** TEXT SHOWN follows **
MacKinnon said clarity for users was vital and a lack of it could have serious consequences.

“About a year and a half ago, Syrian opposition groups started getting locked out of Facebook and having photos taken down because they were ‘against terms of service’,” she said. “There was no clarity about why or how those terms of service are being enforced. And a lot of activists that depend on Facebook feel like the opacity, given how dependent people are on the platform, is not socially responsible.”

“Users are left in the dark about many company practices affecting freedom of expression and privacy,” wrote the researchers. “Disclosure about collection, use, sharing and retention of user information is poor.

Staff attorney Nate Cardozo of the Electronic Frontier Foundation said that despite the trend toward better privacy standards in the wake of revelations about domestic spying, tech companies liked to keep things unclear, even at companies that pride themselves on free speech and privacy. “It would be very difficult for the policy people and the lawyers within Twitter to make a business case for handicapping itself in the terms of service,” Cardozo said. “The business people say ‘Hey, this is great, we can make the choice on case by case basis.’”

Overall, the group determined that while disclosures were becoming more common – including deep reports on government requests for data – they were often couched in terms that only regulators could understand. Rarely do users have any recourse when their data was censored or disclosed without their consent, the group said.

MacKinnon said the indicators would need to improve if the companies were going to succeed in multiple regions.
** End of TEXT SHOWN **
WORK ORDER 1: Output everything in the passage about tech companies and user privacy from "Overall, the group" down to "the group said.".
WORK ORDER 2: Go on with the passage about tech companies and user privacy, picking up right after its final sentence.
The rows have nothing to do with the passage about tech companies and user privacy.
** GIVEN RECORDS follows **
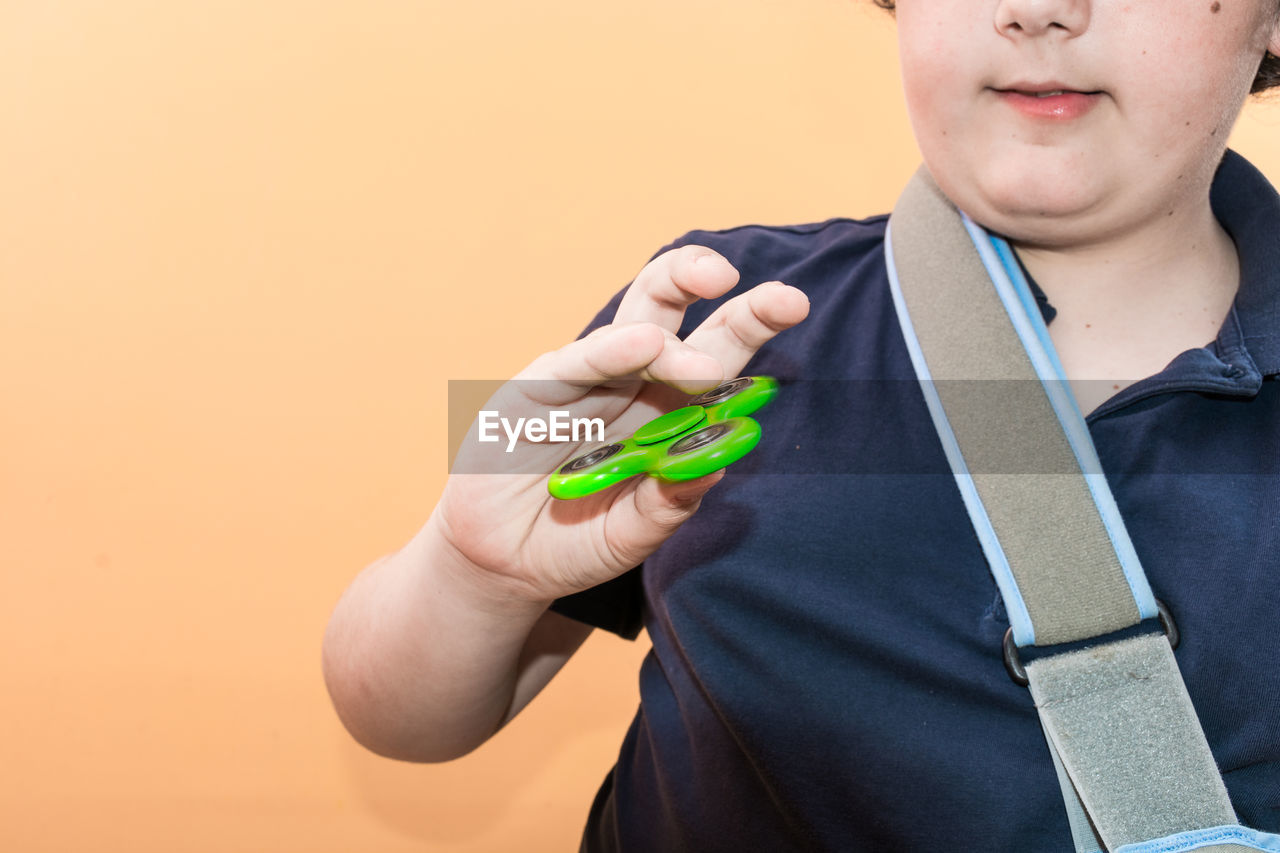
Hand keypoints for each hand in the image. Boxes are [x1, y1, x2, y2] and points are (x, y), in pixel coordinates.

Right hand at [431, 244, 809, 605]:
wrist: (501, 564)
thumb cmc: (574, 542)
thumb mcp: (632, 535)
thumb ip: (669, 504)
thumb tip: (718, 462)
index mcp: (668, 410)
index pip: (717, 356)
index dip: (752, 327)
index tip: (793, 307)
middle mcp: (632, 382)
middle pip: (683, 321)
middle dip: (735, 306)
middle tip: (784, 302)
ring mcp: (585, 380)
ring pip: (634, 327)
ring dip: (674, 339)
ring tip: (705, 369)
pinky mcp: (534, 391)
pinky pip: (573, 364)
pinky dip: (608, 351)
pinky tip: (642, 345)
** End of GIVEN RECORDS **
** GIVEN RECORDS follows **
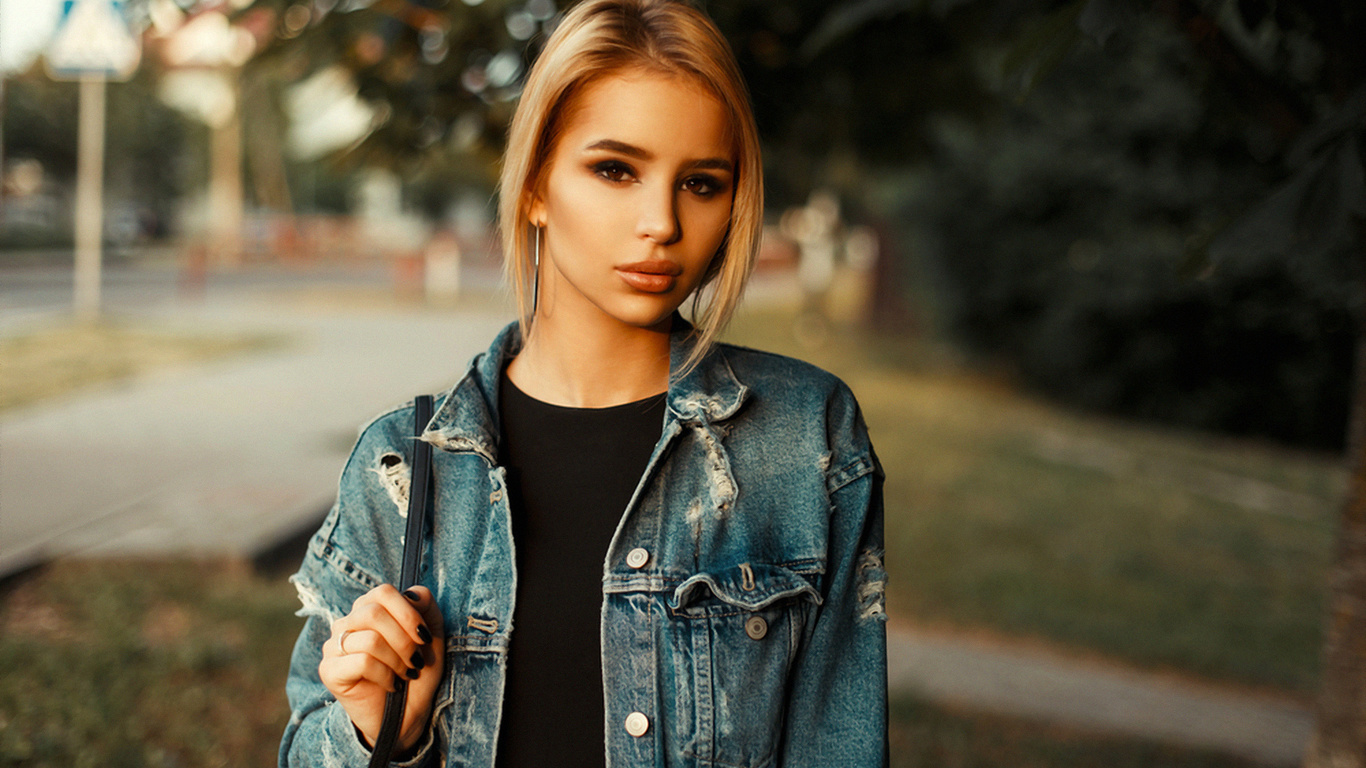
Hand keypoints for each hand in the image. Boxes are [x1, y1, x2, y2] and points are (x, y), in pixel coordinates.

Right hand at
** End of GIVEN RECORDS **
TASK RESPONSE 1:
Overall, the group determined that while disclosures were becoming more common – including deep reports on government requests for data – they were often couched in terms that only regulators could understand. Rarely do users have any recourse when their data was censored or disclosed without their consent, the group said.

TASK RESPONSE 2:
“If they don’t earn the trust of the user, it’s going to be much harder to succeed as a multinational company and earn the trust of users across borders,” she said. “A French user might trust the French government, but they don’t trust the NSA. These companies have to prove that they’re doing everything they can in this imperfect world where you have governments everywhere that at least someone thinks is infringing on their rights.”

The index, created in conjunction with data analysis firm Sustainalytics, took more than two years to compile and parsed user agreements, privacy policies, terms of service and corporate reports for statements relating to user rights, then used them to answer 31 multi-part questions, returning to each company for right of reply and changing the indicators if policies were updated or altered. The questions were derived from standards for privacy and free expression across multiple public and private groups, including the United Nations.

MacKinnon said remained optimistic the industry would improve its privacy efforts over time. “This is the test you take at the beginning of the class where everybody fails, and then you get to work, and then everybody’s going to improve,” she said.